Here’s a question I get pretty often: In Principal Component Analysis, can loadings be negative and positive?
Recall that in PCA, we are creating one index variable (or a few) from a set of variables. You can think of this index variable as a weighted average of the original variables.
The loadings are the correlations between the variables and the component. We compute the weights in the weighted average from these loadings.
The goal of the PCA is to come up with optimal weights. “Optimal” means we’re capturing as much information in the original variables as possible, based on the correlations among those variables.
So if all the variables in a component are positively correlated with each other, all the loadings will be positive.
But if there are some negative correlations among the variables, some of the loadings will be negative too.
An Example of Negative Loadings in Principal Component Analysis
Here’s a simple example that we used in our Principal Component Analysis webinar. We want to combine four variables about mammal species into a single component.
The variables are weight, a predation rating, amount of exposure while sleeping, and the total number of hours an animal sleeps each day.
If you look at the correlation matrix, total hours of sleep correlates negatively with the other 3 variables. Those other three are all positively correlated.

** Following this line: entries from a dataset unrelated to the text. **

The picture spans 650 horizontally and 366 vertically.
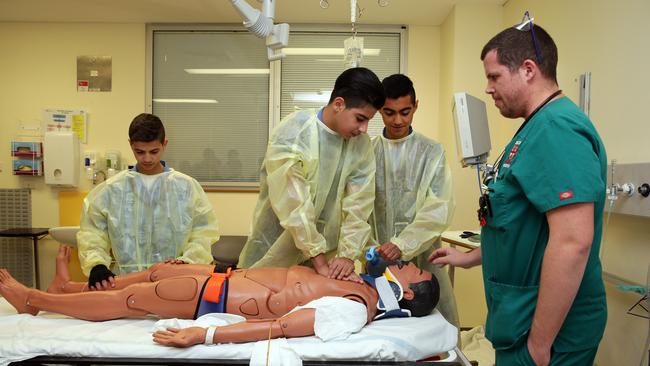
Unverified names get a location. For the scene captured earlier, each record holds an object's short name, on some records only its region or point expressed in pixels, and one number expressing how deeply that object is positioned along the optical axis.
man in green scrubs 0.98
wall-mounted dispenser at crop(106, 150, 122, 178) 3.85
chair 3.54
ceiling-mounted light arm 1.98
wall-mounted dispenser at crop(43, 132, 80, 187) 3.74
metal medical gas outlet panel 1.72
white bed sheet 1.36
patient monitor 1.65
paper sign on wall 3.94
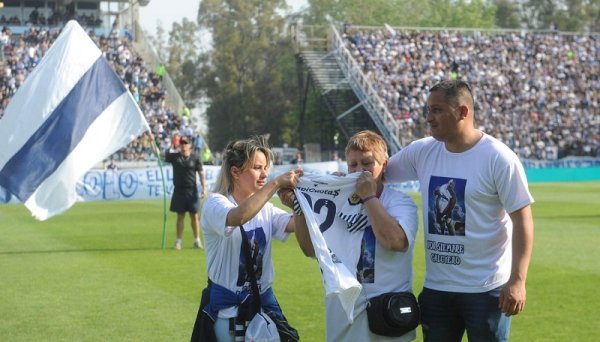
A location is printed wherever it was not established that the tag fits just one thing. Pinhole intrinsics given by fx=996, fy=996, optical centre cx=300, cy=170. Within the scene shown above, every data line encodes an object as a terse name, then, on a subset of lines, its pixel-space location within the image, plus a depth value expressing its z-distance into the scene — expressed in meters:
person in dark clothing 17.75
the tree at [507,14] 108.94
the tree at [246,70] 82.81
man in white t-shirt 5.29
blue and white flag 11.47
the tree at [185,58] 90.44
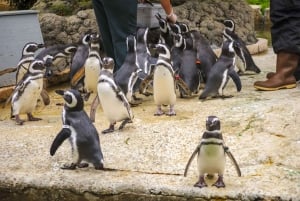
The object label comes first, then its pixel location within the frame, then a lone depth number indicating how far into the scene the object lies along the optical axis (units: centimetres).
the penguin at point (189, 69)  718
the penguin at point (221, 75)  696
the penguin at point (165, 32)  817
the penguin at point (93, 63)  701
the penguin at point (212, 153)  429
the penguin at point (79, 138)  471
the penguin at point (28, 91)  631
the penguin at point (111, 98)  566
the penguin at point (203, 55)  771
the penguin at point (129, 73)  649
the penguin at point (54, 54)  753
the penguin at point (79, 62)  722
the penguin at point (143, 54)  711
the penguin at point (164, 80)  628
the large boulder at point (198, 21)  938
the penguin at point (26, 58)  710
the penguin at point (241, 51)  831
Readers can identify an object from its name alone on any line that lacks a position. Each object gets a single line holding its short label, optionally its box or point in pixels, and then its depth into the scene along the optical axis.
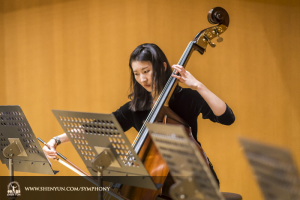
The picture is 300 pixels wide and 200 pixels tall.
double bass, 6.99
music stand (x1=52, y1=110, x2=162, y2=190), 6.71
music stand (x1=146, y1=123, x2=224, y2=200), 6.44
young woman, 7.33
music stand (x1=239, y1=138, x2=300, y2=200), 6.28
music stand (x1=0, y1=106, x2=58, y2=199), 6.99
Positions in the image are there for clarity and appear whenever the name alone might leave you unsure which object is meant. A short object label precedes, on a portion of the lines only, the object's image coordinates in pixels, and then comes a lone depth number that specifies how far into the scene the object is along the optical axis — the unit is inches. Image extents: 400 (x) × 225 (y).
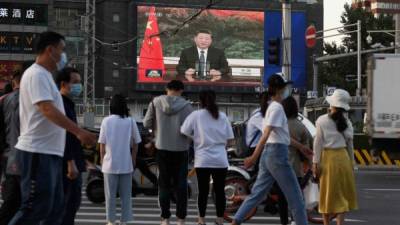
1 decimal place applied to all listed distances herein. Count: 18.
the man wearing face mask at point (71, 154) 315.3
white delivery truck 978.1
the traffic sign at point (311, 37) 1401.8
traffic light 955.3
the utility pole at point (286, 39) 941.8
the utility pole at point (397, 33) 1916.8
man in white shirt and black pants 243.1
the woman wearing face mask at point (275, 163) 362.6
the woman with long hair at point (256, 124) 397.1
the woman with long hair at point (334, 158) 381.4
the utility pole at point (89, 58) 1722.4
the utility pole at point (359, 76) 1785.1
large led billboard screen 2861.7
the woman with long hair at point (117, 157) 388.8
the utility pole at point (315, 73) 1802.9
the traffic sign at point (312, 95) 1553.2
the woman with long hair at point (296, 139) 415.2
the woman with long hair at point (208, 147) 402.0
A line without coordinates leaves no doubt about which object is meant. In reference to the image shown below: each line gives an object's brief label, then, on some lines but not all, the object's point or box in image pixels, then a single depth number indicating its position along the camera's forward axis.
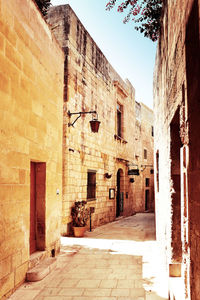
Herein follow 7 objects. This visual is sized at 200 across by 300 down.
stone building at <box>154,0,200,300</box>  1.95
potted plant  8.35
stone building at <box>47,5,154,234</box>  8.59
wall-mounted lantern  8.31
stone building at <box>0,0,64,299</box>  3.86
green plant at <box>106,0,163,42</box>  5.96
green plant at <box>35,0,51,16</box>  6.16
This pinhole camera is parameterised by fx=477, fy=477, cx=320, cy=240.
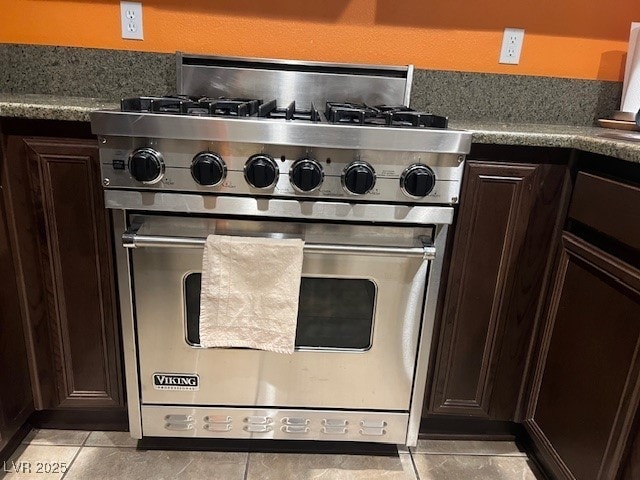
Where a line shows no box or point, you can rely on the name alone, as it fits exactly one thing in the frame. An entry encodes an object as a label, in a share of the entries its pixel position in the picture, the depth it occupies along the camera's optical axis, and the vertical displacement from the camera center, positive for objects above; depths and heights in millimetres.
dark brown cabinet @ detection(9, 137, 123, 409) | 1091 -454
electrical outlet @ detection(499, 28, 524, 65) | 1497 +177
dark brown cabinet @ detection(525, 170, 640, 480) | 930 -488
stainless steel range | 1008 -332
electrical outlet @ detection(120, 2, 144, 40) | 1437 +181
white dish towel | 1057 -440
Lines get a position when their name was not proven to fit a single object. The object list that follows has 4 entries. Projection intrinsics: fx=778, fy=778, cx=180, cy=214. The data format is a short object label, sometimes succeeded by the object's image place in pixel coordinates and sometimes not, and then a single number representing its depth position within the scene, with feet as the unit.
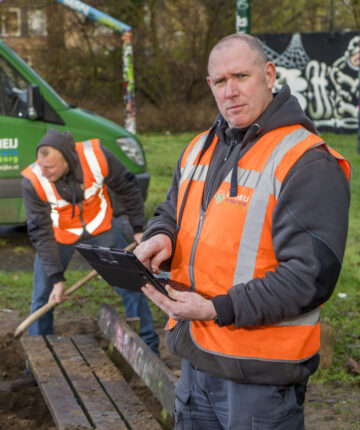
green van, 28.96
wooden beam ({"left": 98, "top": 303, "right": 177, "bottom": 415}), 12.58
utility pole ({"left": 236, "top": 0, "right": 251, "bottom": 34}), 41.29
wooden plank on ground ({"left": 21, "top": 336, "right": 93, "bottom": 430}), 12.82
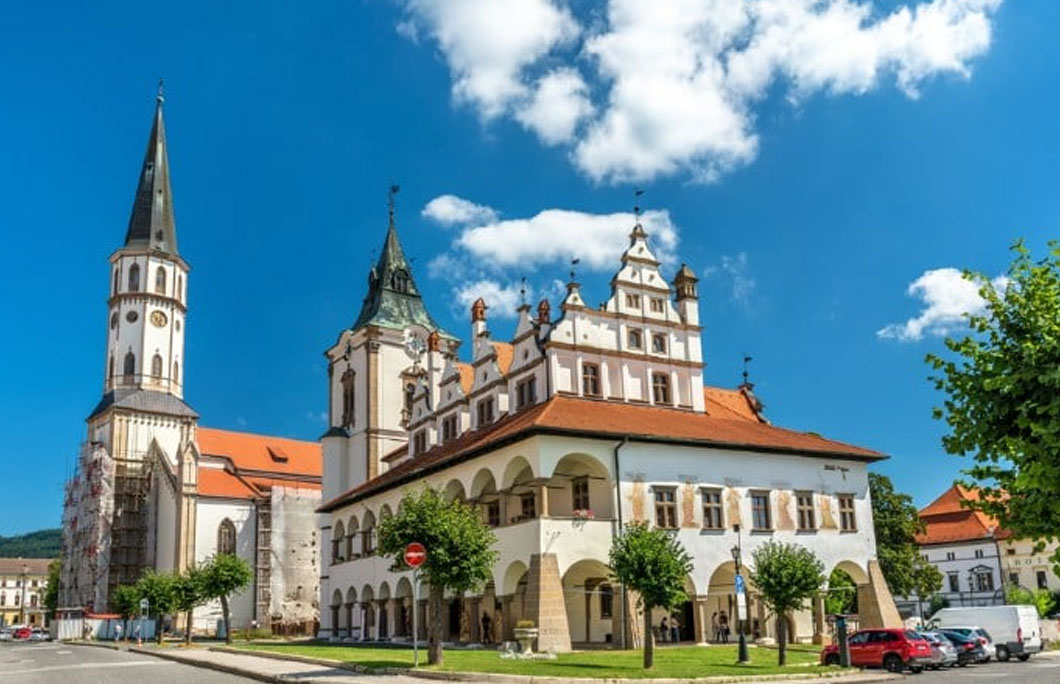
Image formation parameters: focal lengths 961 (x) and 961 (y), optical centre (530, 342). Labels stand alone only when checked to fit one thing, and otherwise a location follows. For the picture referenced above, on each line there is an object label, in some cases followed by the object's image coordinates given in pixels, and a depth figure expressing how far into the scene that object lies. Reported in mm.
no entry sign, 26703
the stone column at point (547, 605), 32906
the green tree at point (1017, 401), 11320
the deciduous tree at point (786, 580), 31672
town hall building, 36812
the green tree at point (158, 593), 59594
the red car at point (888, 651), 30656
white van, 38125
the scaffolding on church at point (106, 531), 81562
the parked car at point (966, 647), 35281
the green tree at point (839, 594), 42438
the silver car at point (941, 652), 31280
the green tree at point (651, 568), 29172
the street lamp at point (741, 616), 29969
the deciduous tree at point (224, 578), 51750
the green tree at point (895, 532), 56594
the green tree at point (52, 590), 107869
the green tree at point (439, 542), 28719
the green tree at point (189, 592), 53688
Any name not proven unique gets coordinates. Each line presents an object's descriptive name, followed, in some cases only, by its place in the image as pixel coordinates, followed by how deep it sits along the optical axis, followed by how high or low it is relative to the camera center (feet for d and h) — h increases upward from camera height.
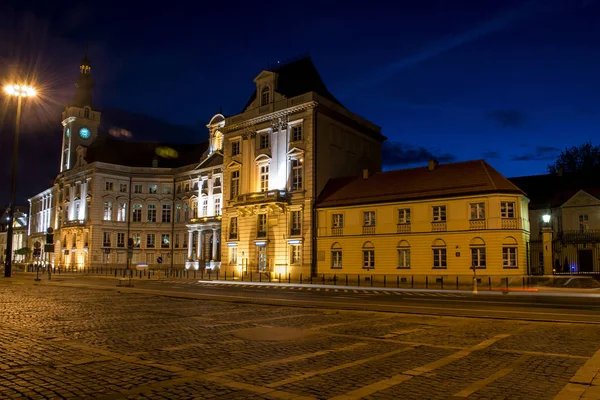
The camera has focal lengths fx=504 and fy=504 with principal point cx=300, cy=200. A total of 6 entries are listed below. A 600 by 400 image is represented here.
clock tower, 315.78 +84.08
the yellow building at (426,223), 127.95 +9.40
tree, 236.63 +47.77
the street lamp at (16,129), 125.59 +31.78
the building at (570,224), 156.35 +11.36
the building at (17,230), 441.40 +20.15
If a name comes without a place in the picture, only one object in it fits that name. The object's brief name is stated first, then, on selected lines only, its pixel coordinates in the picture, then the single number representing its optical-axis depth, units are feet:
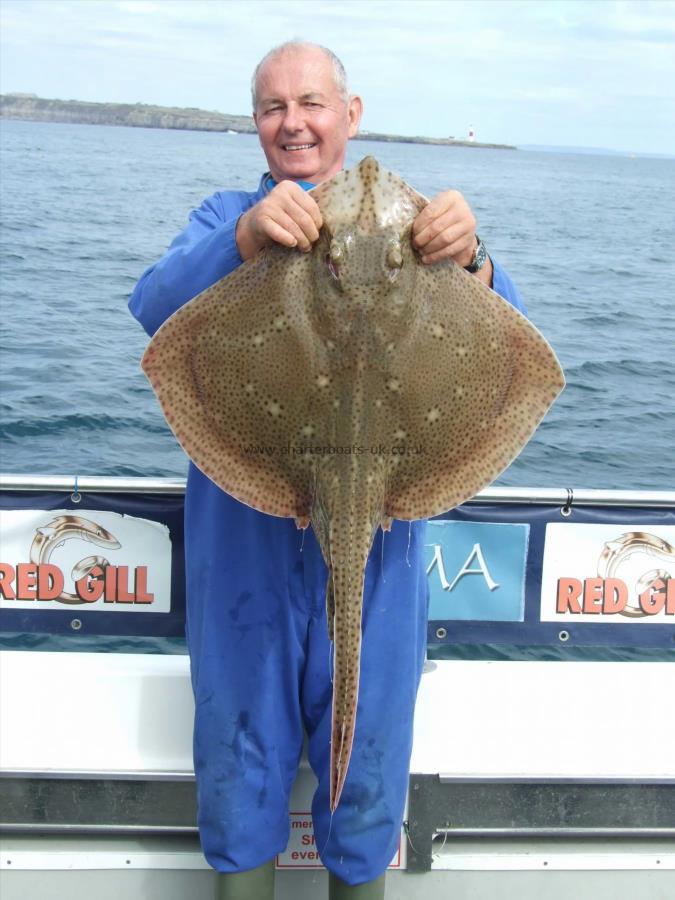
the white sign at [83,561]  12.25
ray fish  7.39
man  8.97
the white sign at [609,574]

It makes sense — species that sleep more tend to be smaller, less exposed while sleeping, and less prone to predation. Species that are high on these three variables must not be able to afford much sleep.
Think bats vs. zebras.
Likewise, the PCA with one component has positive loadings for three of the variables and a negative loading for hours of sleep.
Species with a high component score will be those with high weight, high predation rating, high sleep exposure, and low hours of sleep.